Once the ringing in her ears had stopped, she realized she was crouching on the floor. As she tried to get up she hit her head on something. She saw that she had somehow moved from her chair to underneath the table when she had heard the gun firing. As she got out from underneath the white table she could hear someone screaming. A loud wail of shock and despair.

“You monsters! You monsters!” It felt like her mother had been shouting it for hours. Julia ran to her mother who was now holding her father’s dead body. He was covered in blood, and his eyes were wide open, the gun still in his hand.

Sunlight poured in through a door shaped hole in the front of the entrance hall. It was dusk so it was a bit dimmer outside but even so Julia crept on all fours to the porch. She heard someone shouting

“THOUGHT YOU COULD FIRE ME JOSEPH? HUH? WELL NOW YOU JUST GOT WHAT YOU DESERVE!!” The man in the pick up truck shouted as he drove away. An American flag was painted onto the back. Julia was watching the truck drive down the street full of neighbors when she noticed one of the cameras on the streetlights had begun to flash rhythmically. Julia watched it for a while too scared to move when she heard a loud noise for the third time in the last fifteen minutes. Julia quickly sprinted into the nearest room and locked the door. After about thirty seconds she heard her mother shouting her name. She slowly unlocked the door to see a gigantic black metal box that took up most of the room with a huge red plus sign on one of the sides. It’s two great doors opened to reveal a gurney and two humanoid androids. The androids pushed the gurney out of the box and placed Julia’s father onto it. They strapped him down with great black belts and covered him in a black plastic bag. There was no light in the box so once the androids and the bag were inside, the only thing the two women could see were the light of the androids’ eyes. The eyes were there to provide people with a more human presence, but when Julia saw them she only shuddered. The doors slowly closed silently. When she thought it was about to fly out of the hall she heard something printing and saw a white piece of paper coming out of the front of the box which read, “Your government provides its condolences. We will always remember the TRAGEDY that has taken place here. We advise you to always have a weapon on your person and to be thankful for the freedom this country provides...Joseph Smith. Time of death 6:14 PM. 3879 Blue Skies Avenue. You will forever be in our thoughts and prayers.”

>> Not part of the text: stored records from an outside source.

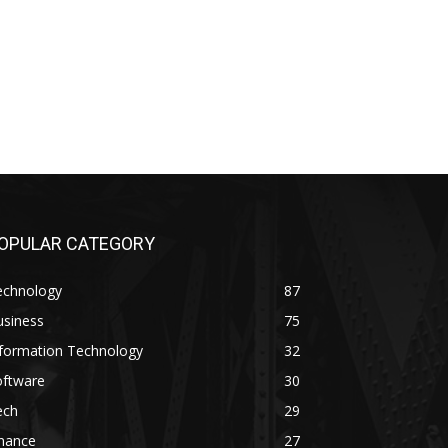
OPULAR CATEGORY
echnology
87
usiness
75
nformation Technology
32
oftware
30
ech
29
inance
27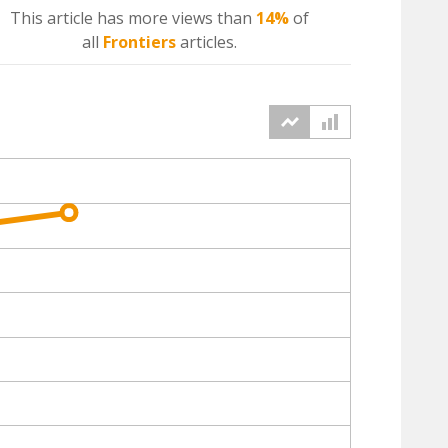
This article has more
views
than
14%
of
all
Frontiers
articles.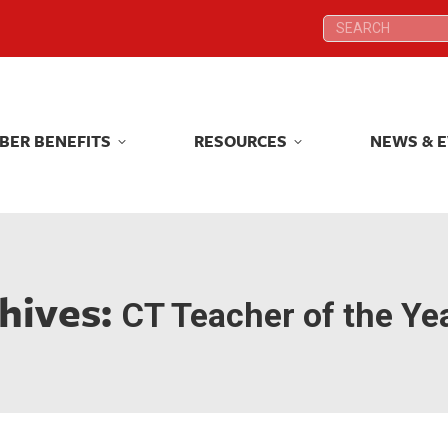
Search:
Search:
BER BENEFITS
RESOURCES
NEWS & 
BER BENEFITS
RESOURCES
NEWS & 
hives:
CT Teacher of the Ye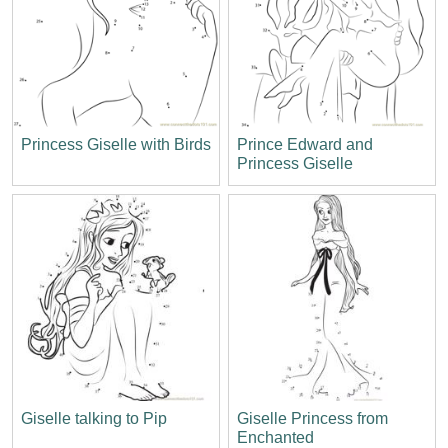
Princess Giselle with Birds
Prince Edward and
Princess Giselle
Giselle talking to Pip
Giselle Princess from
Enchanted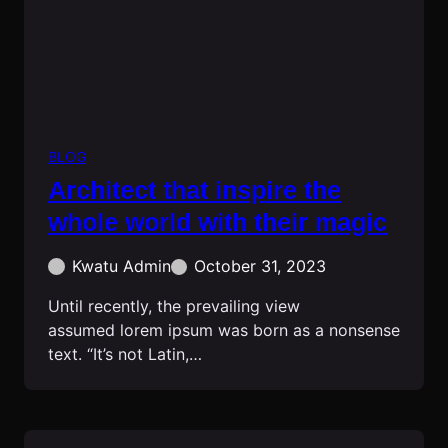
BLOG
Architect that inspire the
whole world with their magic
Kwatu Admin
October 31, 2023
Until recently, the prevailing view
assumed lorem ipsum was born as a nonsense
text. “It’s not Latin,…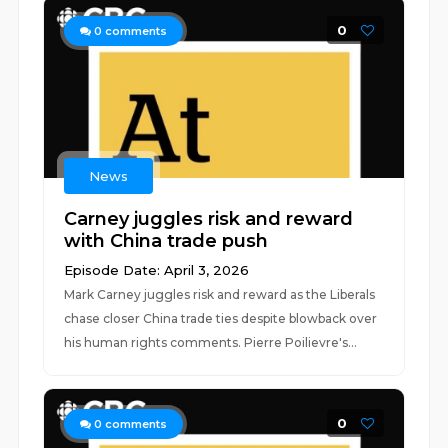
0
0
comments
News
Carney juggles risk and reward
with China trade push
Episode Date: April 3, 2026
Mark Carney juggles risk and reward as the Liberals
chase closer China trade ties despite blowback over
his human rights comments. Pierre Poilievre's...
0
0
comments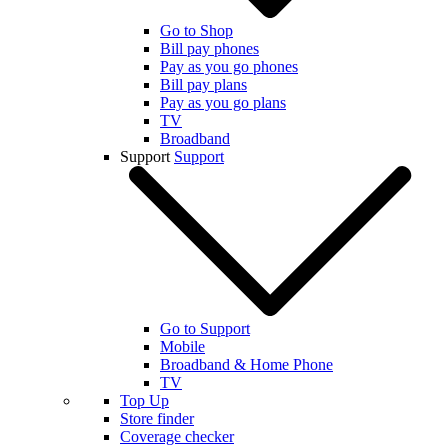
Go to Shop
Bill pay phones
Pay as you go phones
Bill pay plans
Pay as you go plans
TV
Broadband
Support
Support
Go to Support
Mobile
Broadband & Home Phone
TV
Top Up
Store finder
Coverage checker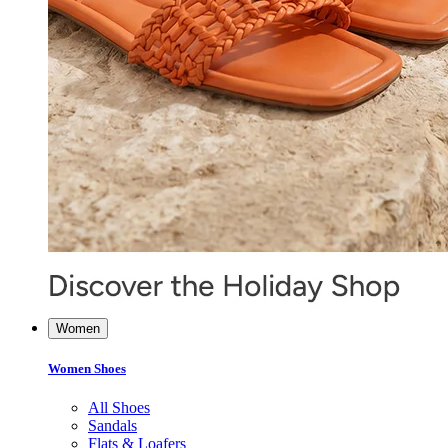
Women
Women Shoes
All Shoes
Sandals
Flats & Loafers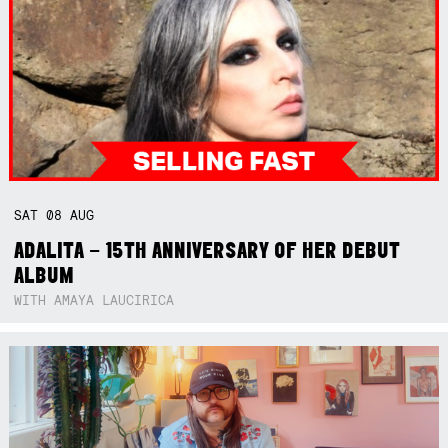
SAT
08
AUG
ADALITA – 15TH ANNIVERSARY OF HER DEBUT
ALBUM
WITH AMAYA LAUCIRICA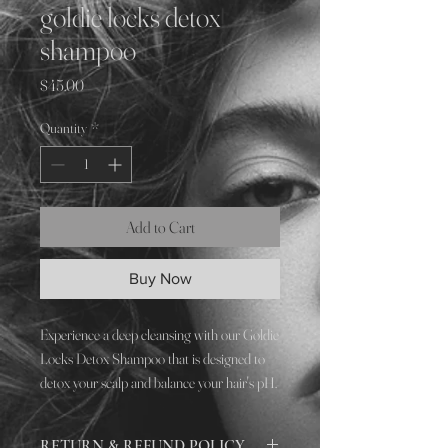
goldie locks detox
shampoo
Price
$45.00
Quantity
*
Add to Cart
Buy Now
Experience a deep cleansing with our Goldie
Locks Detox Shampoo that is designed to
detox your scalp and balance your hair's pH.
This powerful formula helps to remove
build-up, oil, and other impurities from your
RETURN & REFUND POLICY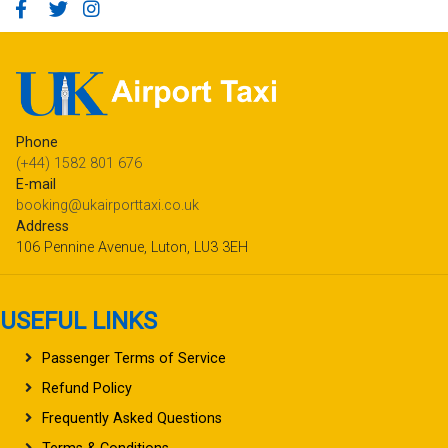
Phone
(+44) 1582 801 676
E-mail
booking@ukairporttaxi.co.uk
Address
106 Pennine Avenue, Luton, LU3 3EH
USEFUL LINKS
Passenger Terms of Service
Refund Policy
Frequently Asked Questions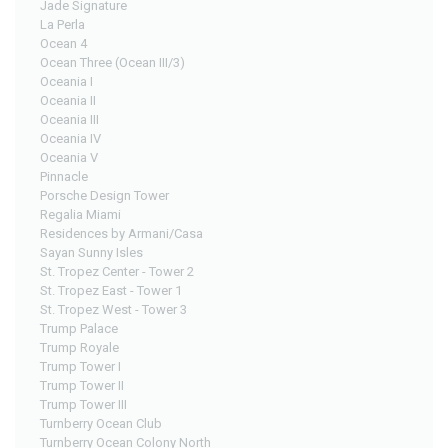
Jade Signature
La Perla
Ocean 4
Ocean Three (Ocean III/3)
Oceania I
Oceania II
Oceania III
Oceania IV
Oceania V
Pinnacle
Porsche Design Tower
Regalia Miami
Residences by Armani/Casa
Sayan Sunny Isles
St. Tropez Center - Tower 2
St. Tropez East - Tower 1
St. Tropez West - Tower 3
Trump Palace
Trump Royale
Trump Tower I
Trump Tower II
Trump Tower III
Turnberry Ocean Club
Turnberry Ocean Colony North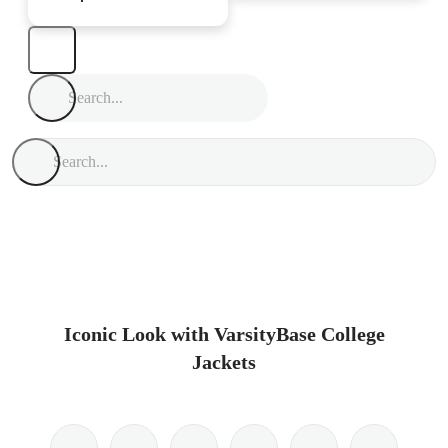
Iconic Look with VarsityBase College
Jackets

The two women watched as the sheet of paper fell to the floor slowly turning from white to red. The drone flew out of the entrance hall, through the porch and up into the sky. Never to be seen again. Julia stood still as a board as she heard her mother get up from the floor.

“Goodness. I need to get a mop to clean up all this...this…”

Mary seemed unable to say the word ‘blood’. She brought her hands to her face, violently trying to brush away the tears that were streaming down. In  the process however she had forgotten she had been holding her husband’s dead body and made her face red from the blood. She looked up at the ceiling willing her eyes not to shed anymore tears. Then she looked back at her daughter. Her daughter was standing so still she could have easily been mistaken for a statue. Her eyes so wide you could see the white around her irises at the top.

“What?” Her mother asked with a hint of anger.

“Why are you looking at me like that?”

Julia look at the blood on the ground. Then she asked her mother a question.

“What do you think happened to dad?”

Her mother, without hesitation said, “Your father has become tragic. Just an awful thing that I pray doesn’t happen to you.”